Meiner kaum bewußt ging ich nach der Arbeitstube, wo ich mich still an meinen Platz setzte und Hals über Kopf zu zupfen begann, als wollte ich mein Gewicht noch einholen. Kleiber streifte mich ein- oder zweimal mit einem fragenden Blick und ließ mich dann. Gleich darauf war Feierabend, aber auch den benutzte Kleiber nicht zu einer Frage. Erst kurz vor dem Essen im dunklen Eingang zum Speisesaal gab ich ihm die Papiere. Er merkte erst gar nicht, was ich wollte, da er nicht mehr darauf gefaßt gewesen war. Schnell nahm er sie und steckte sie ein. Zu sprechen vermochte auch er nichts. Aber ich fühlte, daß wir uns jetzt so nah waren, wie wir uns nie mehr sein würden, und wenn wir noch achtzig Jahre miteinander lebten. Ich liebte ihn, vielleicht weil ich so viel für ihn getan hatte. In ernster Betroffenheit wagte ich ihn den ganzen Abend nicht mehr anzusehen. Das gemeinsame Lied sang ich zwar mit, aber meine Stimme hatte keinen Klang, und die Worte hatten keinen Sinn. Wer war ich denn eigentlich nun?

Vor dem Schlafengehen schenkte mir Kleiber zum Abschied sein schönstes Buch, den »Lederstrumpf«, den er als einziger in der vollständigen Ausgabe besaß. Ich forderte ihn noch einmal dringend auf, meine Mutter zu besuchen; er könne ja von dort aus über den Chrischonaberg gehen. Ich hatte Tränen in den Augen, und er war auffallend rot, sonst aber gefaßt. Samberger schlief im dritten Zimmer; mit ihm habe ich nicht mehr gesprochen. Obwohl ich mir vornahm, wach zu bleiben, bis Kleiber aufstand und davonging, schlief ich vor Ermattung sofort ein. Als der Schlafbruder kam, wurde ich zwar noch einmal munter, aber nachdem ich eine Zeitlang in den Mondschein draußen geblinzelt und dem Ruf des Käuzchens in den Kastanien zugehört hatte, war ich plötzlich wieder weg. Kleiber ließ mich schlafen.

Ausgerissen

Desto früher war ich am anderen Morgen wach.
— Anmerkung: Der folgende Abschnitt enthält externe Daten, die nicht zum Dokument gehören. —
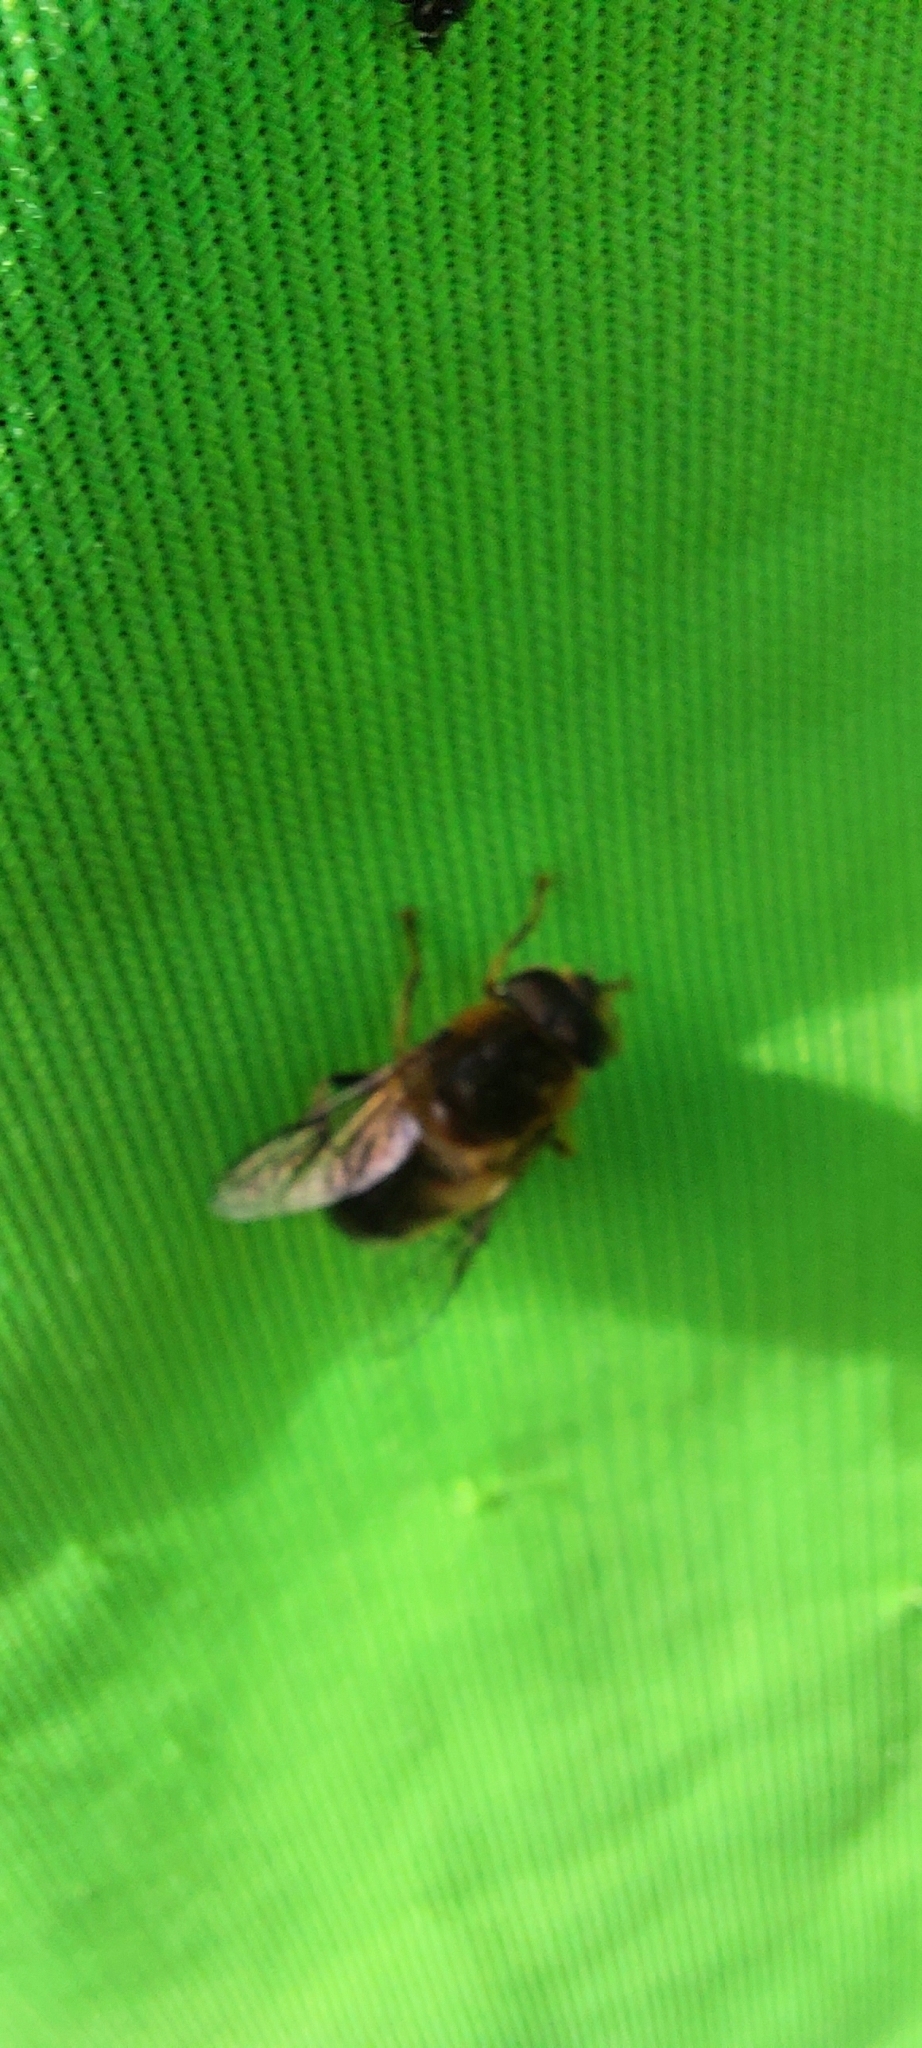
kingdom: Animalia
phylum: Arthropoda
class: Insecta
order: Diptera
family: Syrphidae
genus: Eristalis
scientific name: Eristalis pertinax
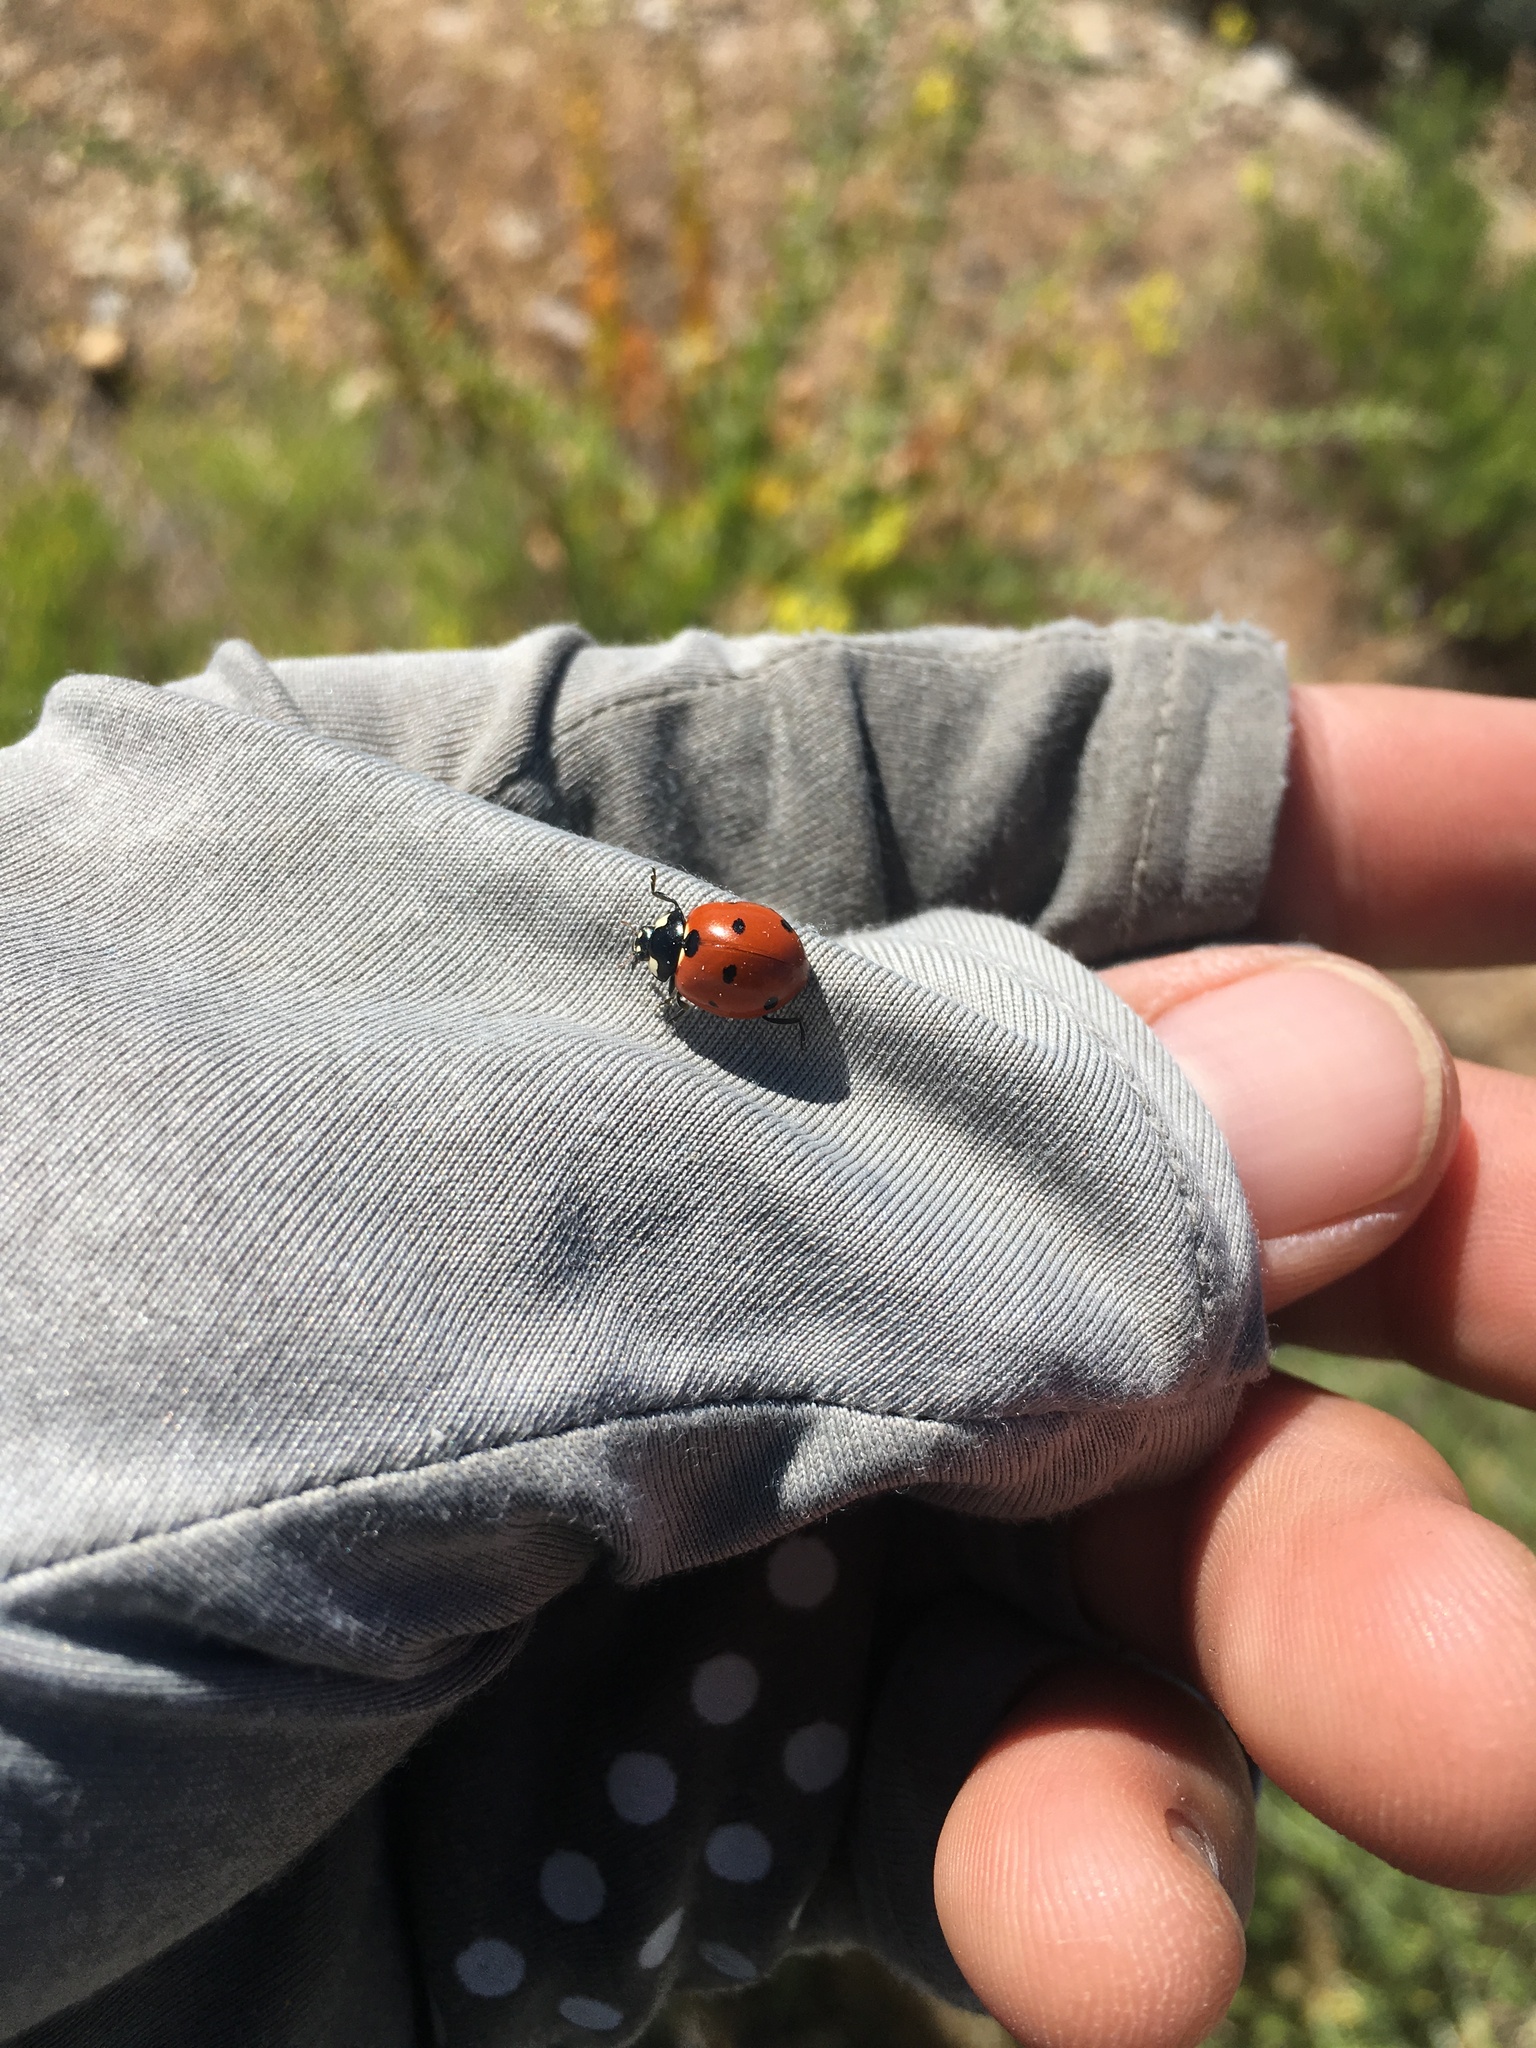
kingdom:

Ich sah den Schlafbruder aufstehen und sich anziehen, ohne daß er das leere Bett bemerkte. Auf dem Schemel lagen Kleibers Werktagskleider wie immer; man mußte also denken, er sei nur hinausgegangen. Der Schlafbruder ging singen und kam wieder mit dem Ruf: »Auf!« Wir zogen uns an, und erst, als wir schon am Betten waren, stellte es sich heraus, daß Kleiber fehlte. Draußen ging eben die Sonne in einem strahlend blauen Himmel auf. Sie hatten also ein schönes Wanderwetter.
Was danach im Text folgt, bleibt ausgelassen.